El almuerzo de las 12.00 en punto. Un poco después de las 11.00, el hambre ya se hacía sentir en el estómago de los ricos, mientras en el de los pobres era una constante. Por qué no darse una escapada a la confitería Beirut para disfrutar de la por entonces novedosa salteña antes de ir a la casa para almorzar a las 12.00 en punto. El lugar estaba ubicado en la esquina Del Comercio y plaza Murillo. Pero a esa hora la confitería también se impregnaba del olor de los pasteles para la sagrada hora del té en las ciudades. La historia en el campo era muy distinta.
Una de las carnes más usadas para el menú del almuerzo era la de cordero, porque desde las haciendas los campesinos trasladaban ovejas atadas que eran sacrificadas por los sirvientes. No faltaban los que hallaban especial deleite en freír la sangre con cebolla y tomate. Pero para los preparados también estaban la carne de vaca, el arroz, el chuño y la papa.

■ ■ ■

## Tareas por realizar
1/ Reescribe como lista el párrafo del extracto que empieza con "Una de las carnes más usadas", conservando sus datos principales.
2/ Responde con base en el extracto:
(a) ¿A qué hora se almorzaba en la casa?
(b) ¿Dónde estaba ubicada la confitería Beirut?
(c) ¿Quiénes sacrificaban las ovejas?
3/ Según el extracto, ¿qué alimentos "también estaban" disponibles para los preparados además del cordero? Enuméralos todos.

## Fragmentos de entradas

■ ■ ■

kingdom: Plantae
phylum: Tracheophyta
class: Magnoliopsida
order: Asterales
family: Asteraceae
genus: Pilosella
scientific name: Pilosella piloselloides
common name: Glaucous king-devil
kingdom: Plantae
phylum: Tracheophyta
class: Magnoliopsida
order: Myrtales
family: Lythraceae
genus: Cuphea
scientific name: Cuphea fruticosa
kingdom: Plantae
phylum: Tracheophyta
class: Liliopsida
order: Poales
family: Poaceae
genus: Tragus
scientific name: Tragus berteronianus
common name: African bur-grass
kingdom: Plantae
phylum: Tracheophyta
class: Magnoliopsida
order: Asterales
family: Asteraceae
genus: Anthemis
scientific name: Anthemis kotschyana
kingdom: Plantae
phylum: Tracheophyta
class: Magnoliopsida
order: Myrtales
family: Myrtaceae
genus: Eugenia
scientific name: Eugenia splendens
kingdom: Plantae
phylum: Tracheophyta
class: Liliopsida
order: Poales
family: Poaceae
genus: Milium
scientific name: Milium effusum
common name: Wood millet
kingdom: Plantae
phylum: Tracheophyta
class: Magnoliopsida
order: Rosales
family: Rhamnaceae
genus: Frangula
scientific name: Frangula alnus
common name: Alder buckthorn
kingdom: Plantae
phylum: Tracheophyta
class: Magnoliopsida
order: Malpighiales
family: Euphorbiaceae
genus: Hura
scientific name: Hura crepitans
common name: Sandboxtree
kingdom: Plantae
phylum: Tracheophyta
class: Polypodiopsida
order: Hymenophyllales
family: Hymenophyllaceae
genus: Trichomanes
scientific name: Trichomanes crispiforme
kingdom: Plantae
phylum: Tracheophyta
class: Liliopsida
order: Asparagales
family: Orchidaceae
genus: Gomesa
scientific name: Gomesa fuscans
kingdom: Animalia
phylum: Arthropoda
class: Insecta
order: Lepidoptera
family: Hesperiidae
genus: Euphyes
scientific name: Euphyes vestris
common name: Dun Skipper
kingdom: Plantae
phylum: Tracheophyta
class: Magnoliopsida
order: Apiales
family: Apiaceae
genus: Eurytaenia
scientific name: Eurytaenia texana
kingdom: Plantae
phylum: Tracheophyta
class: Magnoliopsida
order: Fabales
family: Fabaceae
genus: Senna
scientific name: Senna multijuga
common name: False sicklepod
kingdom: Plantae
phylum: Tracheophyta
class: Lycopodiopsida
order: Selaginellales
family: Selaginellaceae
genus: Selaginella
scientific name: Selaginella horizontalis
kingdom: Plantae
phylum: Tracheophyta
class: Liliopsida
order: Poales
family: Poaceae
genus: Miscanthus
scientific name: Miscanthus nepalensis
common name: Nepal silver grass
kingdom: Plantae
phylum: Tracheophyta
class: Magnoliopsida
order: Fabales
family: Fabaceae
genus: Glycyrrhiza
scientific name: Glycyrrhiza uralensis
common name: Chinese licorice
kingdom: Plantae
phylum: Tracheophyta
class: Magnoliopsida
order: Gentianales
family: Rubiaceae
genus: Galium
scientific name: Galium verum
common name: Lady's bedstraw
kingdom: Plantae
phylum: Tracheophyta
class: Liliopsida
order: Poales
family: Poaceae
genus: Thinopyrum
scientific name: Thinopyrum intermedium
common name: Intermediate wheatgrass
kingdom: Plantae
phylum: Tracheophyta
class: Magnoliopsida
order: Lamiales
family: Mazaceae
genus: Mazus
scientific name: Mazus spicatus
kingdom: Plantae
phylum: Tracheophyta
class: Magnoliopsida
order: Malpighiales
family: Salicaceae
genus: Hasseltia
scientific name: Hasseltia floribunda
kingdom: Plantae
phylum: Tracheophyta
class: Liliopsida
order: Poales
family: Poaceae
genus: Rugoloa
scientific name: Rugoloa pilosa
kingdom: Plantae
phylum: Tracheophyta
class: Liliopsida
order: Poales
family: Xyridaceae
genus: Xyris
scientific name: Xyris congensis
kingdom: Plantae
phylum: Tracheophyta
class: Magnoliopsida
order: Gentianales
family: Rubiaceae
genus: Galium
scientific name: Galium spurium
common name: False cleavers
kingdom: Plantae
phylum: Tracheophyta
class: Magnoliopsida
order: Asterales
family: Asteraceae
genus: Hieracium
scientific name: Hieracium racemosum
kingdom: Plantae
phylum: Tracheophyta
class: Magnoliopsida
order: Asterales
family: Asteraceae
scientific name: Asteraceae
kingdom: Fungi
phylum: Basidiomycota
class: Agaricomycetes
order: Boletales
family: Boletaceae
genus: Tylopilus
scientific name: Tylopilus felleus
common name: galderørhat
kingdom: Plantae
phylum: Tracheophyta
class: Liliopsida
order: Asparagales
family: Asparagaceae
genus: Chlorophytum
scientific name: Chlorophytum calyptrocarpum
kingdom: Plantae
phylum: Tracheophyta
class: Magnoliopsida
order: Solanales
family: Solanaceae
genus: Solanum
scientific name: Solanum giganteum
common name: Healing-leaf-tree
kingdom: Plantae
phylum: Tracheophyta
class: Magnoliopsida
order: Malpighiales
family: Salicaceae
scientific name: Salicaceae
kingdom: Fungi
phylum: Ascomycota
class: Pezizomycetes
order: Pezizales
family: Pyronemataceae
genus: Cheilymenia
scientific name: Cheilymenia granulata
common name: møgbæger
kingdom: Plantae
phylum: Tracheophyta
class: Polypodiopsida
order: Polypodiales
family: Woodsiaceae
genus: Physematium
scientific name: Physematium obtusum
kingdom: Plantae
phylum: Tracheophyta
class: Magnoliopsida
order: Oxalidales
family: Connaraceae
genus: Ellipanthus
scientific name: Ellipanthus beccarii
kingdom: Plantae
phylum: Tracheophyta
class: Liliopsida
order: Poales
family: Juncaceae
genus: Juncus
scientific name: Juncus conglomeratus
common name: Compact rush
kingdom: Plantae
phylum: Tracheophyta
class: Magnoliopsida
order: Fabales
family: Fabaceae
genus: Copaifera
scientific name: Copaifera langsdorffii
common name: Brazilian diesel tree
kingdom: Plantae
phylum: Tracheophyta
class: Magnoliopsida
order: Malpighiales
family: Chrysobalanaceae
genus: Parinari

■ ■ ■

## Respuestas del ejercicio
1/
- El cordero era una de las carnes más usadas en el almuerzo.
- Los campesinos traían desde las haciendas ovejas atadas, que los sirvientes sacrificaban.
- Algunos disfrutaban especialmente de la sangre frita con cebolla y tomate.
- Los preparados también incluían carne de vaca, arroz, chuño y papa.

2/
(a) A las 12.00 en punto.
(b) En la esquina Del Comercio y plaza Murillo.
(c) Los sirvientes.

3/
- Carne de vaca
- Arroz
- Chuño
- Papa